Task Scheduling Problems on Computers
Prof. Fl vio Keidi Miyazawa
The task scheduling problems we consider consist of determining a task assignment for processors in order to optimize the total execution time of these tasks. Some scheduling problems are closely related to packaging problems. This motivated us to consider these problems more particularly.
As VLSI technology advances, parallel computers with thousands of processors may be available soon. Since a process does not necessarily use all of these processors, we may have several processes running at the same time, each with a dedicated subset of processors.
Such problems are very important for the IT area and are directly linked to strategies used by operating systems and compilers. They are problems that need quick solutions, often in a way Online. This need makes this problem (which is NP-difficult) much more complicated because the search for optimal solutions is in most cases unacceptable (due to the long execution time involved). Thus, it is necessary to obtain algorithms that are fast but have a good guarantee of performance, approximation algorithms.
Task Scheduling Problem in Partitioned Connected Mesh Systems (PETSMC)
A set of tasks J1, J2, ..., Jn must be processed in a partitionable connected mesh system consisting of lxw connected processing elements as a rectangular mesh (see Figure {gridshed}). Each Ji task is specified by a triple Ji = (xi, yi, ti) indicating that a sub-mesh of size (xi, yi) or (yi, xi) is required by the Ji task, and ti is its processing time. The objective is to assign tasks to the sub-meshes in order to minimize the total processing time.

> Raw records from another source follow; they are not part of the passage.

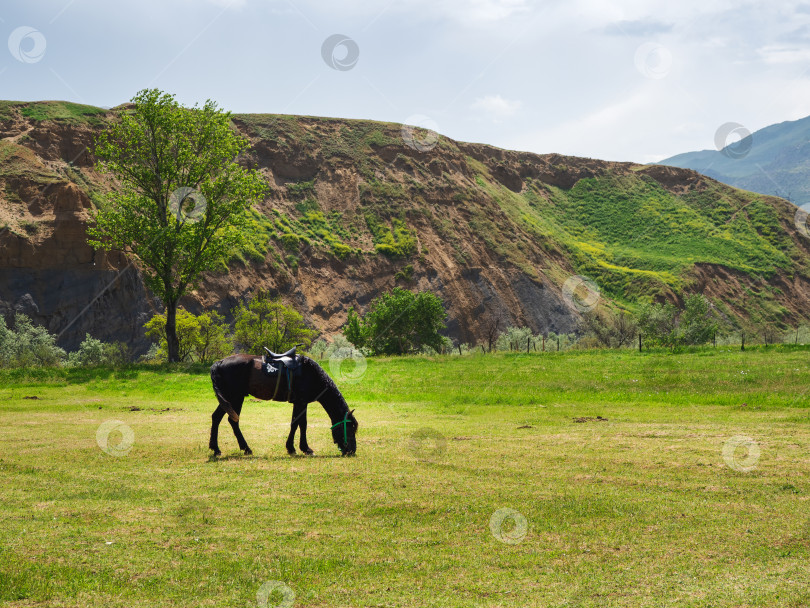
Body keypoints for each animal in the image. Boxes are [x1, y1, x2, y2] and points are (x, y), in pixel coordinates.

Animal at [208, 352, 356, 456]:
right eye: (349, 428)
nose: (352, 450)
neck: (312, 374)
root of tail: (219, 362)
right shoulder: (301, 402)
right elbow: (301, 424)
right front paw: (304, 448)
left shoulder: (298, 403)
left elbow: (296, 423)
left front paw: (293, 448)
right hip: (234, 398)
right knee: (228, 420)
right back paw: (235, 448)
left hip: (232, 399)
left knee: (220, 418)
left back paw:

Mesh topology, considered in the PETSMC problem, is a very common topology in parallel computers. Other common topologies in parallel computers are: Hyper Mesh, Butterfly and Hypercube.
Hypercube Task Scheduling Problem (PEH):
A hypercube system is a network of computers (processors) where the processors are located at the vertices of the hypercube and the communications between processors are the edges of the hypercube (see Figure {hypercube}). The Scaling Problem in the Hypercube, can be defined as: Given a list of n tasks J = (J1, ..., Jn), each task Ji with execution time ti, a required sub-hypercube of dimension di, and a hypercube system H; scale the tasks of J in H in such a way that the execution time of all tasks in J is minimized. In this scheduling, if a Ji task is scheduled to be executed in a subcube H ', then the processors of H' can be scheduled for another task only when the processing of Ji is finished.